Gli allevamenti intensivi e i danni ambientali: Greenpeace scende in campo a Salerno contro "le offerte sconvenienti"
Secondo l'associazione, "invertire la rotta è possibile: Greenpeace chiede al governo di usare i fondi pubblici per accompagnare una transizione ecologica del settore, sostenendo economicamente le aziende che producono su piccola scala e gli allevatori che intendono uscire dal modello intensivo"
In campo, i volontari e le volontarie di Greenpeace che ieri sono entrati in azione a Salerno per chiedere di cambiare il nostro sistema di produzione di cibo e abbandonare il sistema degli allevamenti intensivi. Gruppi di volontari dell'associazione ambientalista hanno allestito dei punti informativi al supermercato Carrefour in Via Posidonia n°132 a Salerno con “carrelli parlanti” che mostravano le conseguenze ambientali e sanitarie della zootecnia intensiva, mentre dei finti spot promozionali invitavano a scoprire le “offerte sconvenienti” del sistema degli allevamenti intensivi.
Parla Simona Savini, campagna Agricoltura di Greenpeace Italia
“La produzione intensiva di carne è uno dei principali motori di deforestazione e perdita di biodiversità, due importanti fattori di rischio per il verificarsi di epidemie, perché possono favorire nuovi salti di specie (spillover) di virus e batteri dagli animali agli esseri umani.
Negli allevamenti intensivi, inoltre, tanti animali sono costretti a vivere in spazi ristretti: un ambiente ideale per il proliferare di agenti patogeni come i coronavirus e i virus dell’influenza. Anche se non compare in etichetta, il rischio di nuove epidemie è un prezzo troppo alto da pagare per continuare a produrre sempre più carne a basso costo”.

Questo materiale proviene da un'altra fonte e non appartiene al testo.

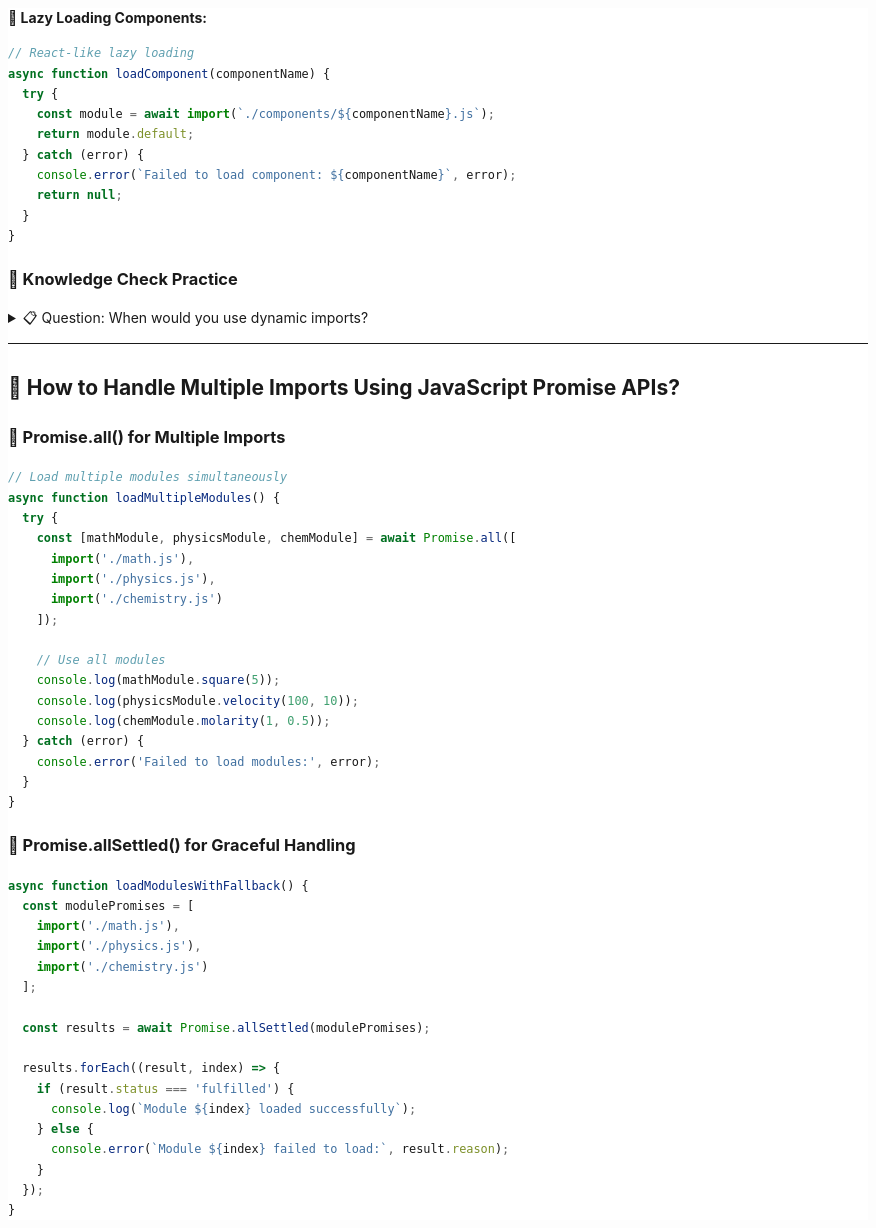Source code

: **🚀 Lazy Loading Components:**
```javascript
// React-like lazy loading
async function loadComponent(componentName) {
  try {
    const module = await import(`./components/${componentName}.js`);
    return module.default;
  } catch (error) {
    console.error(`Failed to load component: ${componentName}`, error);
    return null;
  }
}
```

### 🧪 Knowledge Check Practice

<details><summary>📋 Question: When would you use dynamic imports?</summary></details>

---

## 🤝 How to Handle Multiple Imports Using JavaScript Promise APIs?

### 🎯 Promise.all() for Multiple Imports

```javascript
// Load multiple modules simultaneously
async function loadMultipleModules() {
  try {
    const [mathModule, physicsModule, chemModule] = await Promise.all([
      import('./math.js'),
      import('./physics.js'),
      import('./chemistry.js')
    ]);
    
    // Use all modules
    console.log(mathModule.square(5));
    console.log(physicsModule.velocity(100, 10));
    console.log(chemModule.molarity(1, 0.5));
  } catch (error) {
    console.error('Failed to load modules:', error);
  }
}
```

### 🎯 Promise.allSettled() for Graceful Handling

```javascript
async function loadModulesWithFallback() {
  const modulePromises = [
    import('./math.js'),
    import('./physics.js'),
    import('./chemistry.js')
  ];
  
  const results = await Promise.allSettled(modulePromises);
  
  results.forEach((result, index) => {
    if (result.status === 'fulfilled') {
      console.log(`Module ${index} loaded successfully`);
    } else {
      console.error(`Module ${index} failed to load:`, result.reason);
    }
  });
}
```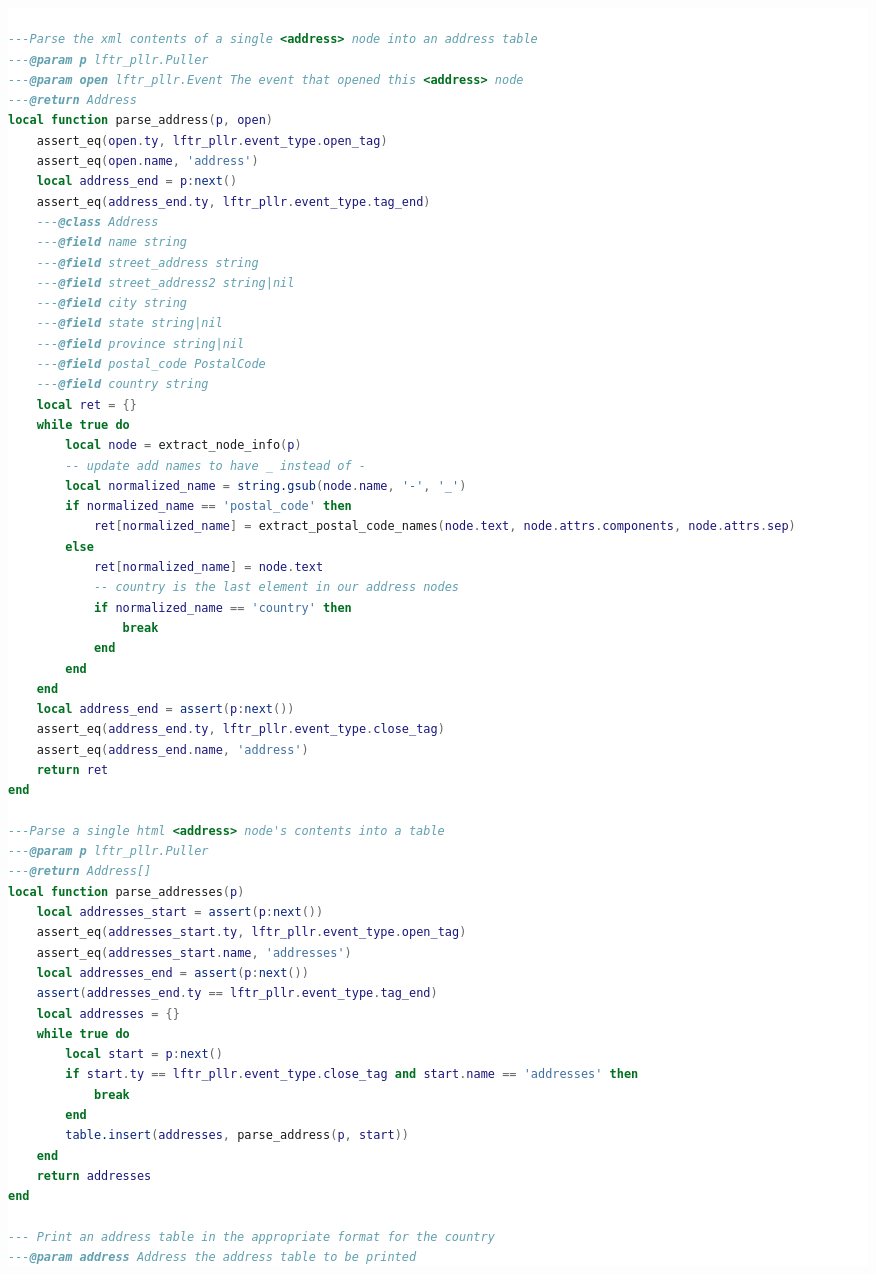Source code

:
 ```lua

---Parse the xml contents of a single <address> node into an address table
---@param p lftr_pllr.Puller
---@param open lftr_pllr.Event The event that opened this <address> node
---@return Address
local function parse_address(p, open)
    assert_eq(open.ty, lftr_pllr.event_type.open_tag)
    assert_eq(open.name, 'address')
    local address_end = p:next()
    assert_eq(address_end.ty, lftr_pllr.event_type.tag_end)
    ---@class Address
    ---@field name string
    ---@field street_address string
    ---@field street_address2 string|nil
    ---@field city string
    ---@field state string|nil
    ---@field province string|nil
    ---@field postal_code PostalCode
    ---@field country string
    local ret = {}
    while true do
        local node = extract_node_info(p)
        -- update add names to have _ instead of -
        local normalized_name = string.gsub(node.name, '-', '_')
        if normalized_name == 'postal_code' then
            ret[normalized_name] = extract_postal_code_names(node.text, node.attrs.components, node.attrs.sep)
        else
            ret[normalized_name] = node.text
            -- country is the last element in our address nodes
            if normalized_name == 'country' then
                break
            end
        end
    end
    local address_end = assert(p:next())
    assert_eq(address_end.ty, lftr_pllr.event_type.close_tag)
    assert_eq(address_end.name, 'address')
    return ret
end

---Parse a single html <address> node's contents into a table
---@param p lftr_pllr.Puller
---@return Address[]
local function parse_addresses(p)
    local addresses_start = assert(p:next())
    assert_eq(addresses_start.ty, lftr_pllr.event_type.open_tag)
    assert_eq(addresses_start.name, 'addresses')
    local addresses_end = assert(p:next())
    assert(addresses_end.ty == lftr_pllr.event_type.tag_end)
    local addresses = {}
    while true do
        local start = p:next()
        if start.ty == lftr_pllr.event_type.close_tag and start.name == 'addresses' then
            break
        end
        table.insert(addresses, parse_address(p, start))
    end
    return addresses
end

--- Print an address table in the appropriate format for the country
---@param address Address the address table to be printed
```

Secondo l'associazione, "invertire la rotta è possibile: Greenpeace chiede al governo di usare i fondi pubblici per accompagnare una transizione ecologica del settore, sostenendo economicamente le aziende che producono su piccola scala e gli allevatori che intendono uscire dal modello intensivo riducendo anche il numero degli animali allevati. Questo dovrebbe essere un pilastro delle politiche agricole che l'Italia è chiamata ad adottare entro dicembre 2021", concludono gli ambientalisti.